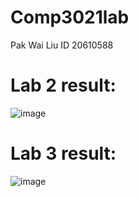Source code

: # Comp3021lab
Pak Wai Liu ID 20610588

# Lab 2 result: 

![image](https://user-images.githubusercontent.com/67176560/155654773-a985cac1-31d6-42bd-96d0-4c488af82d2b.png)

# Lab 3 result:
![image](https://user-images.githubusercontent.com/67176560/157674394-490c8c47-7292-4c8c-9b89-f5ad48e782fb.png)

▸ What is required
Transcribe the listing exactly. Its images are to be omitted.

▸ Answer to this problem
Source code

: # Comp3021lab
Pak Wai Liu ID 20610588

# Lab 2 result: 

![image](https://user-images.githubusercontent.com/67176560/155654773-a985cac1-31d6-42bd-96d0-4c488af82d2b.png)

# Lab 3 result:
![image](https://user-images.githubusercontent.com/67176560/157674394-490c8c47-7292-4c8c-9b89-f5ad48e782fb.png)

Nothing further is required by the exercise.